Pretty cool trick I found today on StackOverflow.
I’ve often struggled with the fact that when you’re writing a generic method, while you can constrain the type of the method, you can only specify the constraint of having a constructor, and even then, only a default constructor (e.g.: new()); not one with parameters. Since I can constrain the type, which can in-turn constrain the constructor, it seems that I should be able to do:
public T CreateMe<T>(int param) where T : MyClass
{
return new T(param);
}
but alas, we can’t. At best, we could new up the type-constrained object, but only if you’re constraining to a non-abstract class and not an Interface or abstract class, e.g.:
public T CreateMe<T>(int param) where T : MyClass
{
return new MyClass(param);
}
but that won’t give us the type that we passed in as our generic.

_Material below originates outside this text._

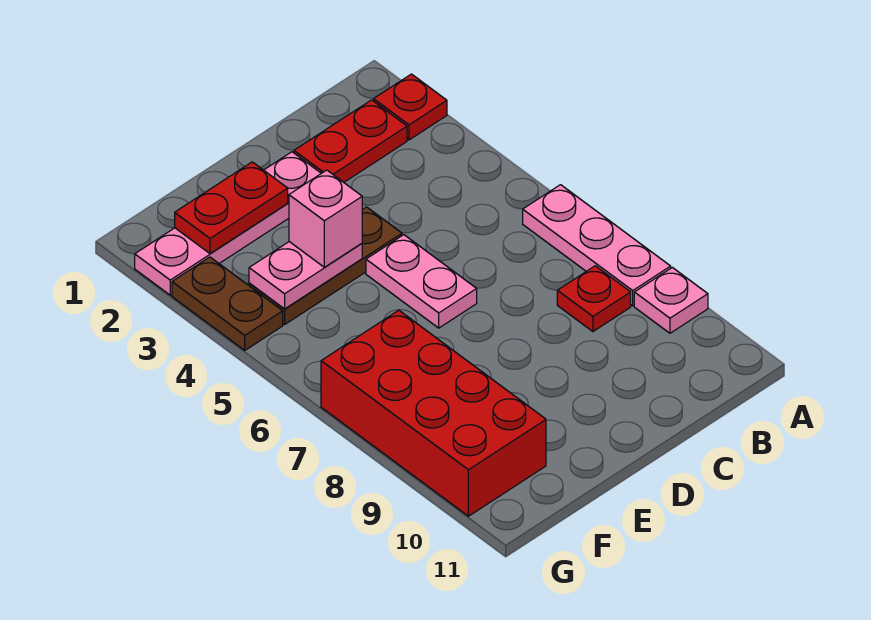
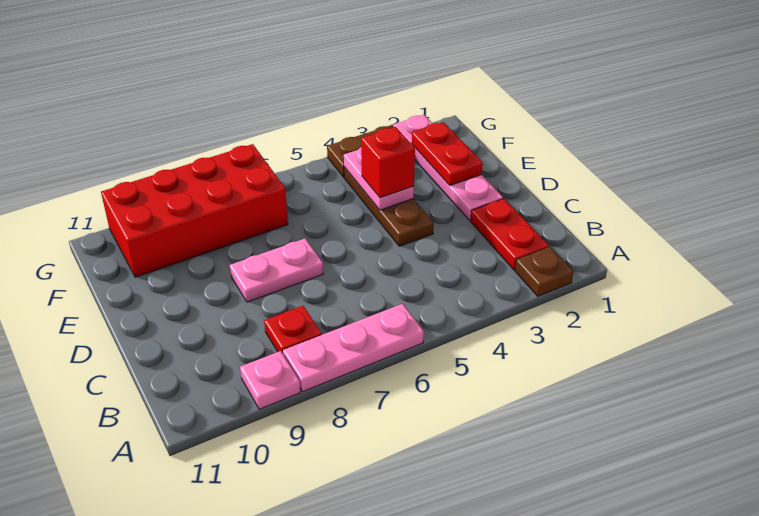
red 1x1 plate [374,74,447,140] -> brown 1x1 plate [515,247,574,296]
pink 1x2 plate [366,235,477,328] -> pink 1x2 plate moved to [230,239,323,302]
pink 1x1 brick [289,170,362,267] -> red 1x1 brick [361,127,415,198]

So to re-iterate what’s posted in the StackOverflow link, the solution is to pass a Func<[param type(s)], T> creator into the method like so:
public T CreateMe<T>(int param, Func<int, T> creator) where T : MyClass
{
return creator(param);
}
Then, you just use it like this:
public class MyDerivedClass : MyClass
{
public MyDerivedClass(int param) : base(param) { }
}
var myInstance = CreateMe(1, (p) => new MyDerivedClass(p));
Which will spin up an instance of MyDerivedClass but pass the ‘1’ parameter into it as the constructor specifies.
Pretty ingenious!